Some Research Topics

John Vandivier

I am continuing my dissertation research in order to find a suitable topic. This article highlights potential research questions.

  1. There are a variety of Self-Directed Learning Strategies observed by researchers, but are these trainable things or are they categories created in the mind of researchers which are not useful for causal intervention?
    1. Design: Random control trial. Get 3 groups of students taking the same class, or executing similar study followed by similar tasks. Leave the control ignorant of the strategies, require another group to comply with some strategy, and give the third group information about the strategy but explain that it is optional.
    2. Steps should be taken to avoid endogeneity through grading by a teacher with a predisposition.
  2. There are a variety of psychosocial factors which contribute to success. Are these trainable? How about the Big 5 personality traits? Grit?
  3. There are a variety of interventions known to improve outcomes in low-income areas. Do they work elsewhere and are they reproducible?
  4. Real causal analysis including RCT or regression discontinuity (RD) analysis is difficult and costly. What about a survey which asks different kinds of people whether they think factors are trainable and/or interventions are likely to work?
    1. Survey groups including: Teachers, students, employers, employees, economists, and political scientists. Separate higher education groups from K-12 groups.
    2. Such interventions and factors may include gamification, teaching SDLSs, online learning, flipped learning, school finance changes, public policy changes, and so on.

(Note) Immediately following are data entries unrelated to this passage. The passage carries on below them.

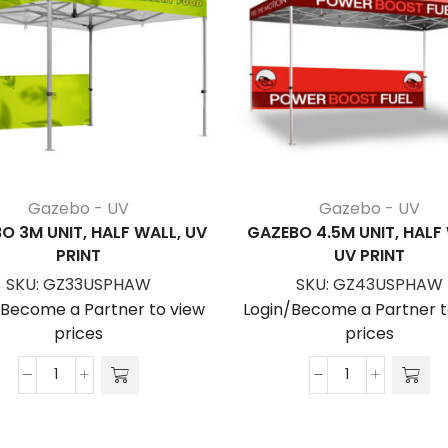
Gazebo - UV
Gazebo - UV
O 3M UNIT, HALF WALL, UV
GAZEBO 4.5M UNIT, HALF
PRINT
UV PRINT
SKU:
GZ33USPHAW
SKU:
GZ43USPHAW
/Become a Partner to view
Login/Become a Partner t
prices
prices
Gazebo
Gazebo
3m
4.5m
Unit,
Unit,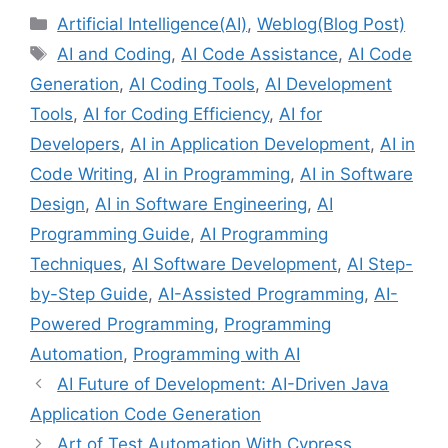
Categories
Artificial Intelligence(AI)
,
Weblog(Blog Post)
Tags
AI and Coding
,
AI Code Assistance
,
AI Code
Generation
,
AI Coding Tools
,
AI Development
Tools
,
AI for Coding Efficiency
,
AI for
Developers
,
AI in Application Development
,
AI in
Code Writing
,
AI in Programming
,
AI in Software
Design
,
AI in Software Engineering
,
AI
Programming Guide
,
AI Programming
Techniques
,
AI Software Development
,
AI Step-
by-Step Guide
,
AI-Assisted Programming
,
AI-
Powered Programming
,
Programming
Automation
,
Programming with AI
AI Future of Development: AI-Driven Java
Application Code Generation
Art of Test Automation With Cypress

    3. Some baseline or corrective questions might be included to see if there is a general pro-intervention bias. Such a question might ask about a made up intervention,  one which is known not to work, and so on.

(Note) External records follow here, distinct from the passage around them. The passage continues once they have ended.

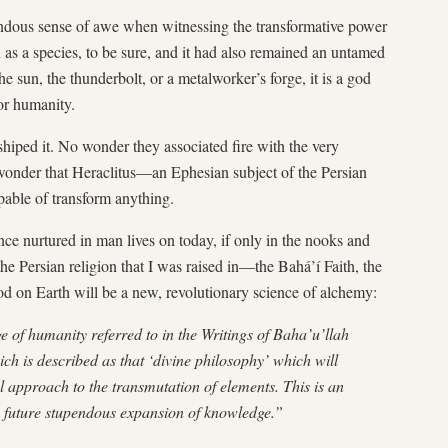
endous sense of awe when witnessing the transformative power
 as a species, to be sure, and it had also remained an untamed
e sun, the thunderbolt, or a metalworker’s forge, it is a god
for humanity.
hiped it. No wonder they associated fire with the very
 wonder that Heraclitus—an Ephesian subject of the Persian
able of transform anything.
nce nurtured in man lives on today, if only in the nooks and
the Persian religion that I was raised in—the Bahá’í Faith, the
d on Earth will be a new, revolutionary science of alchemy:
ge of humanity referred to in the Writings of Baha’u’llah
ich is described as that ‘divine philosophy’ which will
al approach to the transmutation of elements. This is an
he future stupendous expansion of knowledge.”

  5. Physical-space experimentation, RCT, RD, and interventions are costly. Are there virtual analogs?
    1. Two kinds of virtual analogs include information-as-intervention studies and program-aided studies. Program-aided studies include two subsets. The first is simulation including agent-based modeling. A second subset of program-aided study is to take a game world with real players who are acting as game participants and conduct some sort of experiment. Analytics analysis may work as well, where some change is done to a website and inference is drawn from site analytics instead of participant survey or individual observation.

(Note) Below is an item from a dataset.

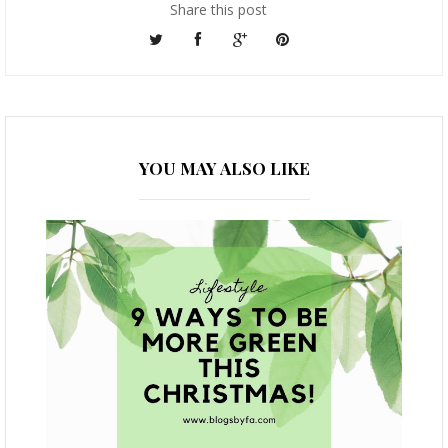
Share this post
YOU MAY ALSO LIKE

  6. Change management indicates that undesired changes will be more costly to implement in an organization. Is this reflected in education policy?
    1. For example, did Common Core have better or worse effects or costs explained by the partisanship of the area?
    2. Will vouchers or public choice initiatives likely run into such issues in the future? Did they in the past?
  7. Interesting topics not for my dissertation but maybe a later paper.
    1. Does explanation of heredity of political preference or other factors improve if a right hand variable is included which accounts for the individual's favorability of their own parents?
    2. What should economists do? A normative and moral investigation.
      1. I think Buchanan and others with similar papers do not make credible moral arguments or even address the question head-on as a moral question.